### The problem
From the entries below, reproduce exactly the line containing "Κοινοποίηση", the line containing "Recent Tech News", and every line in between, with nothing added.

### Data to use
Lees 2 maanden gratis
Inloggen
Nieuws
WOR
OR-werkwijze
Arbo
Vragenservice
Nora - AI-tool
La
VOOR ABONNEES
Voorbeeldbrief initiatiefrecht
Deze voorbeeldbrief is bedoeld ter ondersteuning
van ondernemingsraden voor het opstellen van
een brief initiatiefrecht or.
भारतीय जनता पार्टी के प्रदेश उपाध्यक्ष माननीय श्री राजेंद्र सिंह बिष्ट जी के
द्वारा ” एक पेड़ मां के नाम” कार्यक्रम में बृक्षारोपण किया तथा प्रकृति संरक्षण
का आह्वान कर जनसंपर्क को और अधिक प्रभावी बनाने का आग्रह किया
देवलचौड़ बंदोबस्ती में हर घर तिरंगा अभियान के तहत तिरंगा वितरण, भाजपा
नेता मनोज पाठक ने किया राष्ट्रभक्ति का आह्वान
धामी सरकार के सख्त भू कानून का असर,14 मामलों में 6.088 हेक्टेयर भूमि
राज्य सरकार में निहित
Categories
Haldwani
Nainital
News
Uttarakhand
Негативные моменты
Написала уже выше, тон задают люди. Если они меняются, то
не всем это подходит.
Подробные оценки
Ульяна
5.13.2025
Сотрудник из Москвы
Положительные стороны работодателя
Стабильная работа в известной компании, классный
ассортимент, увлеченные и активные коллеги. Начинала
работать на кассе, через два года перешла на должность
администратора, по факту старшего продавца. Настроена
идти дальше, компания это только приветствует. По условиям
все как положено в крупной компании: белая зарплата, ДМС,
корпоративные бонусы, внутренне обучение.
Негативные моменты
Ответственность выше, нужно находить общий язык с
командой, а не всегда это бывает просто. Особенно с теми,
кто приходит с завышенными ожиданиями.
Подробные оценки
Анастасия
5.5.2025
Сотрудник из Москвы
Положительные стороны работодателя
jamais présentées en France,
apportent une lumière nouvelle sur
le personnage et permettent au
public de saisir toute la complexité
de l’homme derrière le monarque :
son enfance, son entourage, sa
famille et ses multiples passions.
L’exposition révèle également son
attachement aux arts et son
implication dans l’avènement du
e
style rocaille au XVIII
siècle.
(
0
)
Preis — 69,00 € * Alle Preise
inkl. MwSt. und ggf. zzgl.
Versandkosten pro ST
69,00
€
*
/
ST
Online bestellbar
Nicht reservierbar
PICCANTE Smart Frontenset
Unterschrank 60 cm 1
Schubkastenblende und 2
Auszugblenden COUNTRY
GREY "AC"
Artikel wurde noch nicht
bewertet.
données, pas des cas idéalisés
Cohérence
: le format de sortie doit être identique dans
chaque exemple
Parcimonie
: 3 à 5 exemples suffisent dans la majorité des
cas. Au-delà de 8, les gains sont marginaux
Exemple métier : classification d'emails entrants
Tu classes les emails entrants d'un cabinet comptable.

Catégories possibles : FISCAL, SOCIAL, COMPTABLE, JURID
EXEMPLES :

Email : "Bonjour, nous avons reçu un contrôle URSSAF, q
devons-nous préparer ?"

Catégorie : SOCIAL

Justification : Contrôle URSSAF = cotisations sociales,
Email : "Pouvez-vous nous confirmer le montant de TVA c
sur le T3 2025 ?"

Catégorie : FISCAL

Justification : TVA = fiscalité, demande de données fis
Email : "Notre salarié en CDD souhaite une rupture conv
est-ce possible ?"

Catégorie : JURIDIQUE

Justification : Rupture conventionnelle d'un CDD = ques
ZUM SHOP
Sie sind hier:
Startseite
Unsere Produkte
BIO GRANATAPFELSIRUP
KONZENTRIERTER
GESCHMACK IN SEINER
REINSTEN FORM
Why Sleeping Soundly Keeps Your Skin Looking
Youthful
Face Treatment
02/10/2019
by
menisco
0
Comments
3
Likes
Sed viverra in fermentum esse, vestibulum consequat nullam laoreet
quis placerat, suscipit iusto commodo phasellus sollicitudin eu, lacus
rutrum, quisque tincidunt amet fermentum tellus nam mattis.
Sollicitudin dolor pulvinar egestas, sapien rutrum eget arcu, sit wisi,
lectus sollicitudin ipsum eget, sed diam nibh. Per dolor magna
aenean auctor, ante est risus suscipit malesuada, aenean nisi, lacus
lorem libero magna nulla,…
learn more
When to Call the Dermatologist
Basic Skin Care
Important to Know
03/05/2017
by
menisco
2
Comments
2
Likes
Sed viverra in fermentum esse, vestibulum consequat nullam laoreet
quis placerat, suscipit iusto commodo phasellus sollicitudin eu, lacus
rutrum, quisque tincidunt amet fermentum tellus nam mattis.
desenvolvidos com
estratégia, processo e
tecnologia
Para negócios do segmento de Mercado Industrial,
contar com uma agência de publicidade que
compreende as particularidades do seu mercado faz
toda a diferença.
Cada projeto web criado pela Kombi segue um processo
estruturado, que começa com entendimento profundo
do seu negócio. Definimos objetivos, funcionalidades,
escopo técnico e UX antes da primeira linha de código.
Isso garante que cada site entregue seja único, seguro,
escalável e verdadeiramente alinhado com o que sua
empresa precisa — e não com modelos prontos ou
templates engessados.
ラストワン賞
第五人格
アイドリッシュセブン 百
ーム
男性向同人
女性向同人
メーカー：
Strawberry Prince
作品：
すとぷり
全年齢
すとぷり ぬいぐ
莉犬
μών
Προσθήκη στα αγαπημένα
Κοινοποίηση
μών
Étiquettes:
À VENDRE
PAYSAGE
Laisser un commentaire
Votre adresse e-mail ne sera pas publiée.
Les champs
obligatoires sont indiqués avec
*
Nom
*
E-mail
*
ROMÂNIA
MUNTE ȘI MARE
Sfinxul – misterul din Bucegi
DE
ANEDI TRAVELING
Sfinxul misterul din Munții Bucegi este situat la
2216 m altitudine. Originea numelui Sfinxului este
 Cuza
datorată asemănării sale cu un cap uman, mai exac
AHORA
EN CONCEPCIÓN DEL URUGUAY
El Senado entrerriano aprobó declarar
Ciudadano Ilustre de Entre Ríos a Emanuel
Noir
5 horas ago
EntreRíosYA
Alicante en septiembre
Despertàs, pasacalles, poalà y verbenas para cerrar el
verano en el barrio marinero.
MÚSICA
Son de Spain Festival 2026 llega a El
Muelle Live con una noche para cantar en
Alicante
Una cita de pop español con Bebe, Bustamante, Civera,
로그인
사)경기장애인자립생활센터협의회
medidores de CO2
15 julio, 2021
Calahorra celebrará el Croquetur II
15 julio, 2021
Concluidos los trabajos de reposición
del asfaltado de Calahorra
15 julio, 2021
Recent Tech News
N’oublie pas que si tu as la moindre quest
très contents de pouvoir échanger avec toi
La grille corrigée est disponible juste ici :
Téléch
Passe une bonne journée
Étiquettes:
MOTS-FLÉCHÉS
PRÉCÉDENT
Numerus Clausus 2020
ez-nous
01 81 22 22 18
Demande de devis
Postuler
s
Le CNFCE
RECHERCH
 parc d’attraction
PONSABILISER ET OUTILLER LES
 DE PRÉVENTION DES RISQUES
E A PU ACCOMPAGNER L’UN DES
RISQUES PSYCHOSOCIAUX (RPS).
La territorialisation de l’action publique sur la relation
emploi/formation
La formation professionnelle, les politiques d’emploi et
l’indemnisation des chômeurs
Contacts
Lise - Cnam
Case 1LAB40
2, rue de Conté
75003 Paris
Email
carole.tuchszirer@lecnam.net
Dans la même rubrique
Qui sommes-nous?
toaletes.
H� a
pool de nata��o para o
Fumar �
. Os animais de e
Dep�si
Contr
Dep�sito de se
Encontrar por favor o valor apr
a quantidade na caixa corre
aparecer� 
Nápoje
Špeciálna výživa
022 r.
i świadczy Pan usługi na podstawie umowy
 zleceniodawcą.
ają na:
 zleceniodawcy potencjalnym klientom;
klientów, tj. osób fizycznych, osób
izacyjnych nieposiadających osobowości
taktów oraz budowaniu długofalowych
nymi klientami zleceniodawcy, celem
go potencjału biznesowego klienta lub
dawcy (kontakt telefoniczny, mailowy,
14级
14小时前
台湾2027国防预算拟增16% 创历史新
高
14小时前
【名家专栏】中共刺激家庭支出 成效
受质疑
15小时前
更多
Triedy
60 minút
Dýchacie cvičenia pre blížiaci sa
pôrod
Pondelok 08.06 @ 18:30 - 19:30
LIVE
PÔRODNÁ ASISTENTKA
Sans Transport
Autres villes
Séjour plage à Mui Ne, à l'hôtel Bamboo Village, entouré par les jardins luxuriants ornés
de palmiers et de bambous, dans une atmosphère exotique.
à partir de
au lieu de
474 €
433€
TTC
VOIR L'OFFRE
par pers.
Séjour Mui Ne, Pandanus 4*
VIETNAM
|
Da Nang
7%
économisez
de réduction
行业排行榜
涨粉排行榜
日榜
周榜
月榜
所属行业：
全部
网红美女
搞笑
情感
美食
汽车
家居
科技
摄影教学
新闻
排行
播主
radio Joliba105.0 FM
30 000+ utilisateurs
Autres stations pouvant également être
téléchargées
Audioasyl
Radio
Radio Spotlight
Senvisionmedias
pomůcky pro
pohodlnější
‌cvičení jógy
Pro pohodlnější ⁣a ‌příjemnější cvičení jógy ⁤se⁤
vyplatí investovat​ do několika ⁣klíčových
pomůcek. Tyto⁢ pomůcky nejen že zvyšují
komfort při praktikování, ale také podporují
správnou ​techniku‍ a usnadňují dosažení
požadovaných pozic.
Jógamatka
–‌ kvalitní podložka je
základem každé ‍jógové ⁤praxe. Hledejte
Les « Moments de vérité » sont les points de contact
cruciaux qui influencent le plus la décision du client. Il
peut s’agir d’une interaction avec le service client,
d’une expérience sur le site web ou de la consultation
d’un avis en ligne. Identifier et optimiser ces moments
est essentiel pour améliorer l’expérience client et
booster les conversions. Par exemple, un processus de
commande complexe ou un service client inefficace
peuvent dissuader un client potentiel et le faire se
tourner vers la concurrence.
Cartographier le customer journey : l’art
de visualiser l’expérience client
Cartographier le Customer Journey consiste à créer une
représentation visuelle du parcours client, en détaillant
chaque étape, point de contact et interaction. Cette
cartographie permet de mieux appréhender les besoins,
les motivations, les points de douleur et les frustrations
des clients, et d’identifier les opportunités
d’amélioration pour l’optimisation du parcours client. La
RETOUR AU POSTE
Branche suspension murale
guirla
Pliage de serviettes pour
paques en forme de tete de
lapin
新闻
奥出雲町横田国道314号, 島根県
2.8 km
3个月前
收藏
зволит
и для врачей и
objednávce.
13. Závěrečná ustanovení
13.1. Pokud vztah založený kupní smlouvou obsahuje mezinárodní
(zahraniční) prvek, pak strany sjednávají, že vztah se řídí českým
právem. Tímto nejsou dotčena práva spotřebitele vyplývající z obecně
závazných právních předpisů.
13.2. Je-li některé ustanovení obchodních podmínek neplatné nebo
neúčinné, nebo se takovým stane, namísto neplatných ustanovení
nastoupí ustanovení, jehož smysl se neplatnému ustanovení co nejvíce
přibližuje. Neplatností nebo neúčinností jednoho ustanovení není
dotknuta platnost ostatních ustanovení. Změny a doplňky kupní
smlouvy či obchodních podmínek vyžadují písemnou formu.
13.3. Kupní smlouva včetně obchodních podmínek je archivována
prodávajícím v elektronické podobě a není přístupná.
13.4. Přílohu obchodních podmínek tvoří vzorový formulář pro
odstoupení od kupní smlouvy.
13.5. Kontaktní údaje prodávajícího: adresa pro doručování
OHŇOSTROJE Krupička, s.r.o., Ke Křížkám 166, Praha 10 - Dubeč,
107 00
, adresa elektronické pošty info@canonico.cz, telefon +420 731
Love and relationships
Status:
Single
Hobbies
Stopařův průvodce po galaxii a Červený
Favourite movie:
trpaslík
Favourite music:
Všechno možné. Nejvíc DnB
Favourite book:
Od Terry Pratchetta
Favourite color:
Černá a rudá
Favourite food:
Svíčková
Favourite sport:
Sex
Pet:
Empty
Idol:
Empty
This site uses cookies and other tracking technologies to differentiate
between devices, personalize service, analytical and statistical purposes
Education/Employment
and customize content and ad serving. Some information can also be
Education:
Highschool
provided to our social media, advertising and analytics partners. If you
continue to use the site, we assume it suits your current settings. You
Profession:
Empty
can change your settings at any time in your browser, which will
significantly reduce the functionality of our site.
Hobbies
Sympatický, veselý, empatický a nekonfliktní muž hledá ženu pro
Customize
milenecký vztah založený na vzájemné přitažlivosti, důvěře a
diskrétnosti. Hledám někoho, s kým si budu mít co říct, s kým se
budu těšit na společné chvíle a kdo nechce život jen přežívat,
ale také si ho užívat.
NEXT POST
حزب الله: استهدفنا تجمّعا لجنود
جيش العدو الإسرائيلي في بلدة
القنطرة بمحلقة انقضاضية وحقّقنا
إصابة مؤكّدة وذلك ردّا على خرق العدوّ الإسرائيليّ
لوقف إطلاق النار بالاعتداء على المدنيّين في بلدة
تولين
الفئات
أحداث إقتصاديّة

### Solution to this exercise
Κοινοποίηση
μών
Étiquettes:
À VENDRE
PAYSAGE
Laisser un commentaire
Votre adresse e-mail ne sera pas publiée.
Les champs
obligatoires sont indiqués avec
*
Nom
*
E-mail
*
ROMÂNIA
MUNTE ȘI MARE
Sfinxul – misterul din Bucegi
DE
ANEDI TRAVELING
Sfinxul misterul din Munții Bucegi este situat la
2216 m altitudine. Originea numelui Sfinxului este
 Cuza
datorată asemănării sale cu un cap uman, mai exac
AHORA
EN CONCEPCIÓN DEL URUGUAY
El Senado entrerriano aprobó declarar
Ciudadano Ilustre de Entre Ríos a Emanuel
Noir
5 horas ago
EntreRíosYA
Alicante en septiembre
Despertàs, pasacalles, poalà y verbenas para cerrar el
verano en el barrio marinero.
MÚSICA
Son de Spain Festival 2026 llega a El
Muelle Live con una noche para cantar en
Alicante
Una cita de pop español con Bebe, Bustamante, Civera,
로그인
사)경기장애인자립생활센터협의회
medidores de CO2
15 julio, 2021
Calahorra celebrará el Croquetur II
15 julio, 2021
Concluidos los trabajos de reposición
del asfaltado de Calahorra
15 julio, 2021
Recent Tech News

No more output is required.